Arnold's credentials speak for themselves. The British director won the Best Short Film Oscar in 2005, and has directed episodes of Amazon shows I Love Dick and Transparent. Her most recent movie, American Honey, starred Sasha Lane and Shia LaBeouf and took viewers on an intoxicating road trip across the United States. When Season 2 of BLL was announced in December 2017, producer and star Reese Witherspoon said in a press release, "I’m beyond excited to be working with talented and acclaimed director Andrea Arnold, who will be at the helm. Andrea’s unique storytelling style will be a welcome addition to the filmmaking team."

At the time, HBO's decision to hand a powerful, female-led story like Big Little Lies to one of the most innovative women in the film industry felt like a promising sign of progress in an industry plagued by gender imbalance behind the camera. Now, Arnold's hiring seems like little more than a token gesture, presumably designed to appease the growing disquiet and distrust of the industry generated by the Time's Up and #MeToo era.

Photo credit: HBO
Photo credit: HBO


If anyone can tackle a woman's story, it's Arnold.
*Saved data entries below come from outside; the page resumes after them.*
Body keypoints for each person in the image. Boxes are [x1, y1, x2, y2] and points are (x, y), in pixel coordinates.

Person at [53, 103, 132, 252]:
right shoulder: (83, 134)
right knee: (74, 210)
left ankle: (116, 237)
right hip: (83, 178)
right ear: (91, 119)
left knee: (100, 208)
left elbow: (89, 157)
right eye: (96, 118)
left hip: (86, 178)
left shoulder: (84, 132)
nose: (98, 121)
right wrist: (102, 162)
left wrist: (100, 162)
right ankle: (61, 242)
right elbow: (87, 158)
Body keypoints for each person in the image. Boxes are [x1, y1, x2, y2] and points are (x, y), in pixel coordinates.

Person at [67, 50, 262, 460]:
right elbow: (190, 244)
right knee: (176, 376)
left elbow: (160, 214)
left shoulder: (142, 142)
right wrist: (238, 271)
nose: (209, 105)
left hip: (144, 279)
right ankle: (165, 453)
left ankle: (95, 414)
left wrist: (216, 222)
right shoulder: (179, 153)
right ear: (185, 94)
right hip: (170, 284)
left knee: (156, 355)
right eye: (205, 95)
Fish Tank, from 2009, follows 15-year-old Mia (Katie Jarvis), whose dream of becoming a professional dancer is both helped and hindered by her mom's new boyfriend, played by an early-career Michael Fassbender. The dreamy yet jagged direction translates the protagonist's emotions without eliciting pity. The delicate way the movie explores poverty is a perfect example of how Arnold's astute eye could've honed in on the financial inequality between the characters of Big Little Lies, which is all but glossed over in Season 2.

Fans of Arnold's ethereal directorial style have likely felt lost during the heavily-edited, tepid episodes Season 2 has aired so far. Rather than letting Arnold's trademark handheld camera linger on its female protagonists, BLL has opted for a reliance on flashbacks, scenes interspersed with clumsy cuts, and far too many lines of dialogue in the mouths of men.

Photo credit: HBO
Photo credit: HBO

Arnold has yet to speak on the experience, but IndieWire cited a source close to the director who said, "to have been allowed to shoot and start to edit her version of the show and then have it taken from her, without explanation or warning, was devastating."
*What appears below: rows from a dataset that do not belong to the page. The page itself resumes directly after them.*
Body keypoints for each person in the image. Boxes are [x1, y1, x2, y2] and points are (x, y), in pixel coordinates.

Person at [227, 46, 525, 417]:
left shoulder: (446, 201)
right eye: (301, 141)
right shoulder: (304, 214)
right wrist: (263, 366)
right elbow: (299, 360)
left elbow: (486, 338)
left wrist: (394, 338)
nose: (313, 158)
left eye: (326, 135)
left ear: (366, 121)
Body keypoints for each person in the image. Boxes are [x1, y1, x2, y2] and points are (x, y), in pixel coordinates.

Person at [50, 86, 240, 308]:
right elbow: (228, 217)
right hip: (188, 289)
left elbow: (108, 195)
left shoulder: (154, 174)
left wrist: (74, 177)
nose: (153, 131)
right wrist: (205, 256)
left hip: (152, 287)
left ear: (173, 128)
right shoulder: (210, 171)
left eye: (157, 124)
Prior to IndieWire's report, star Zoë Kravitz was seemingly the only person to express any discontent with Season 2 of Big Little Lies. She told the Los Angeles Times how she wanted to explore the topic of race in Monterey in the new season, but didn't get the chance:

"The one thing that didn’t make it into Season 2 of the show, which I wanted to talk about more, was being a woman of color living in a white community. The fact that no one mentions she’s black or gossips about a white guy being married to someone black—I wanted to explore that a little bit more, but no one listened to me. The powers that be didn’t understand why it was so important. I think some people can’t relate to why those details matter, and so they just don’t get it."
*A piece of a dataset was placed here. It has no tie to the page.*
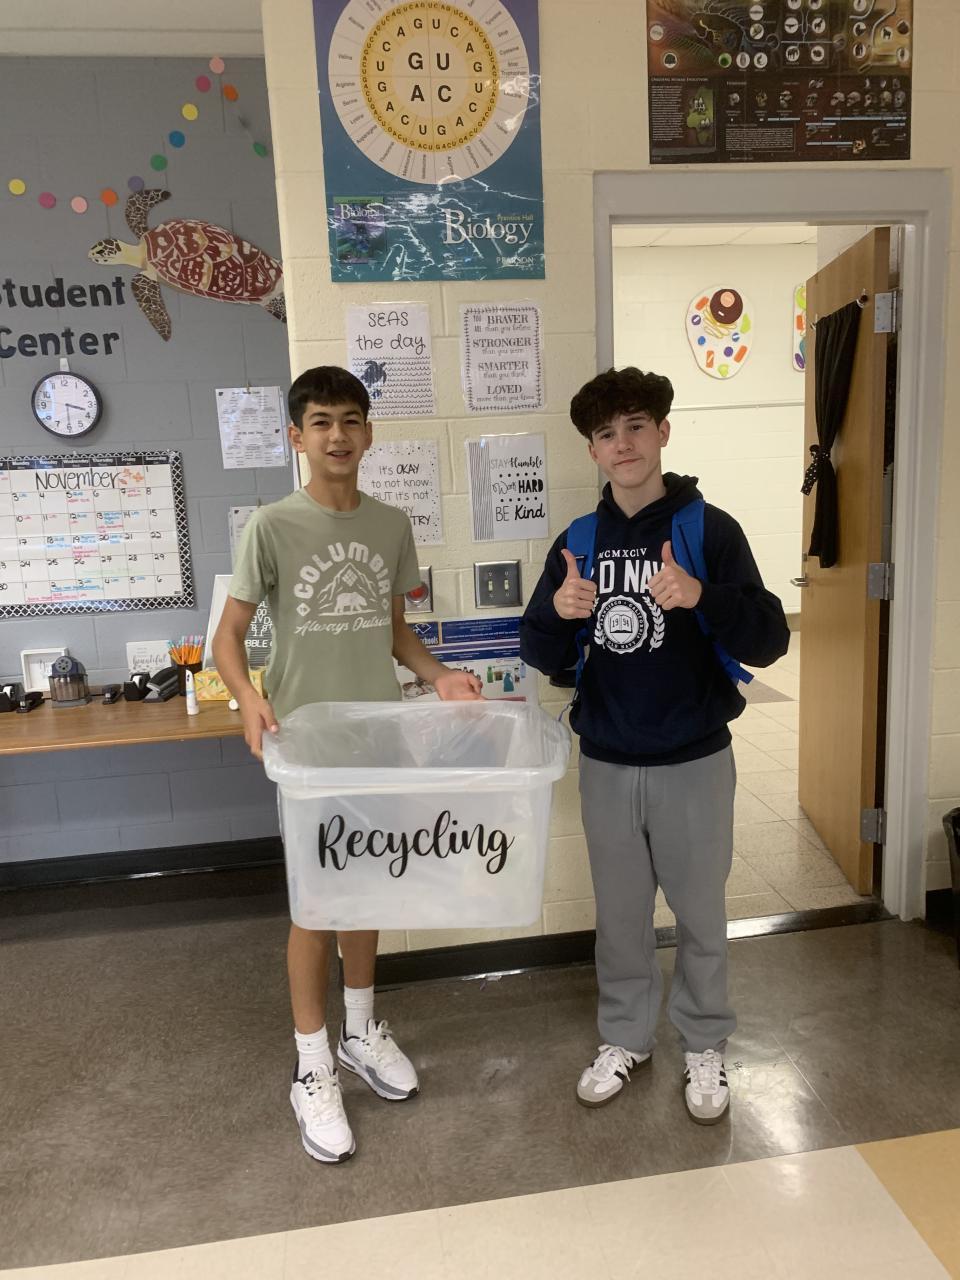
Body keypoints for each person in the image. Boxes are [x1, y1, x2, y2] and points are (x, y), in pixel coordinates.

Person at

HBO issued a statement to IndieWire regarding Arnold's role on the show, saying, "There wouldn’t be a Season 2 of Big Little Lies without Andrea Arnold. We at HBO and the producers are extremely proud of her work. As with any television project, the executive producers work collaboratively on the series and we think the final product speaks for itself."

But for fans of Arnold, author Liane Moriarty's books, and all of the actresses involved in the show, this explanation isn't enough. It would appear that, while Big Little Lies focuses on female characters onscreen, its women are voiceless behind the scenes.

BAZAAR.com has reached out to HBO for comment.